I did my best to follow this oath when it came to my Montreal guide. I attempted to listen closely to what he wanted. Thankfully he was very clear, articulate and emotionally intelligent: he wanted company. He adamantly told me to not help him picking bottles: “don’t help. Just watch”. He was more than capable of doing it himself. I was to be his pupil (and occasional coat hanger) and he was the teacher. I tried to offer him money for his time and wisdom, but he refused. He didn’t want any money or anything I had for he “earned his own way through life.” Since this was what he wanted, I gave up as much time as I could to him, subordinating my own self-interests. He even bought me a coffee. We talked about Montreal, his life and God. He told me a story of when he was camping at a church. The Pastor came out of the back door and my guide said, “good evening”. The Pastor closed the door without a word. My guide ended the story saying, “there are many homeless people more generous than ‘Christians’”. 

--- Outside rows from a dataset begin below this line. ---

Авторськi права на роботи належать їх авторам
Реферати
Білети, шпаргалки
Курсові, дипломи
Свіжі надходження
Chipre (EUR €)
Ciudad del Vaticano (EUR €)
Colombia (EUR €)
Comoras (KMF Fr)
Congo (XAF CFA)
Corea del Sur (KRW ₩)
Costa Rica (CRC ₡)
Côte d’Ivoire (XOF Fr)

This was painful for me to hear. It is hard to imagine a church in which people experiencing homelessness feel safe from harm and are viewed as an asset and gift to the community.

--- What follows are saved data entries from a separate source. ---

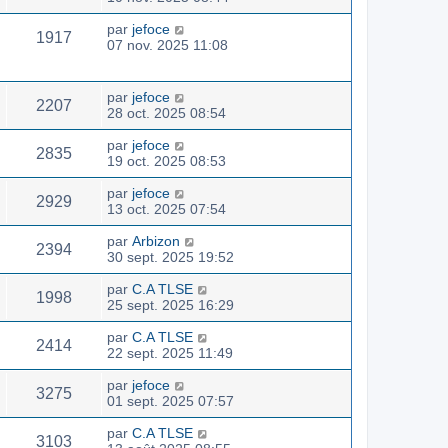
par
jefoce
1917
07 nov. 2025 11:08
par
jefoce
2207
28 oct. 2025 08:54
par
jefoce
2835
19 oct. 2025 08:53
par
jefoce
2929
13 oct. 2025 07:54
par
Arbizon
2394
30 sept. 2025 19:52
par
C.A TLSE
1998
25 sept. 2025 16:29
par
C.A TLSE
2414
22 sept. 2025 11:49
par
jefoce
3275
01 sept. 2025 07:57
par
C.A TLSE
3103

It is difficult to accept other cultures – ethnic or socio-economic – without allowing our own to swallow others up. Miroslav Volf argues that we need both proper belonging and distance to our culture. (2) To make this point he takes the work of Ralph Premdas who studies church adherence to culture. Premdas argues that despite great effort most churches merely reflect and perpetuate cultural norms especially in times of conflict. In response Volf argues that we need to depart our culture without leaving it. We should have a sense of belonging to our culture and celebrate the good gift it is: culture itself has been caught up in the redemption of Jesus’ body on the cross and in the resurrection. At the same time, we should also possess an “internal distance” to it. We separate ourselves enough from our culture in order to make space for the other and to critically judge that which has become corrupted and evil within it. This also requires accountability from those outside our culture. Like Lupton, Volf argues that we must “listen to the voices of Christians from other cultures so as to make sure the voice of our culture has not drowned out the voice of Jesus Christ”. This, I believe, can apply to both ethnic and class cultures. Listening requires a certain humility and the release of power to give a privileged space for the other to speak. 

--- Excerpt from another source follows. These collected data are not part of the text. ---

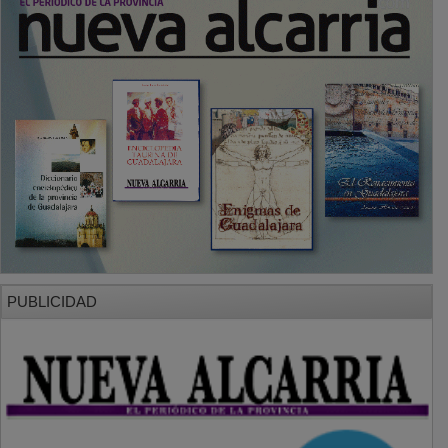
PUBLICIDAD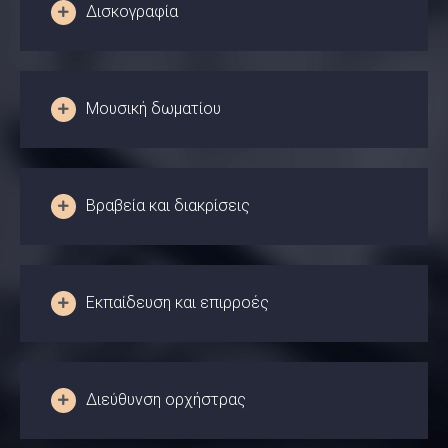
Δισκογραφία
Μουσική δωματίου
Βραβεία και διακρίσεις
Εκπαίδευση και επιρροές
Διεύθυνση ορχήστρας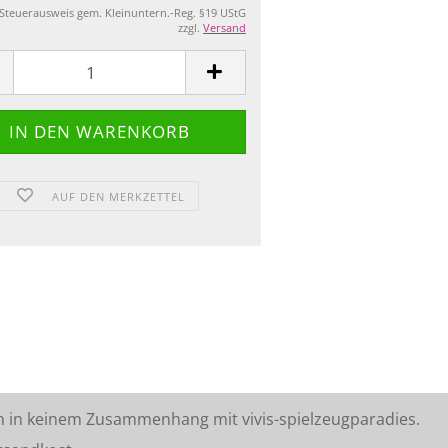
 Steuerausweis gem. Kleinuntern.-Reg. §19 UStG
zzgl.
Versand
AUF DEN MERKZETTEL
n in keinem Zusammenhang mit vivis-spielzeugparadies.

As my guide took me through the city, I heard his strength and resilience, but I also heard his pain. The more bottles we picked, the more we stopped to buy cheap liquor. He even gave me money to go into stores which refused to sell to him. I was quite uncomfortable with this request and quite unsure of what was the best way to help. I did it once and I am still not sure if that was a good and holy act. Nor am I sure if my discomfort came from my closeness to the gospel or my lack of distance to my culture. The more he drank the more he told me about his deep loss, grief, and shame. The more I listened. 

After my time with this man, I can’t help but wonder if and how the mainstream church could embrace this offspring of God, our King. I can’t help but wonder what the voice of Jesus was and is speaking through my time in the underside of Montreal.  

(1) Robert Lupton. Toxic Charity: How Churches and Charities Hurt Those They Help (And How to Reverse It) (HaperCollins Publishers, 2011), 128.
(2) Miroslav Volf. Exclusion and Embrace: A Theological Exploration of Identity, Otherness, and Reconciliation (Abingdon Press, 1996), 37, 39, 51, 52, 54.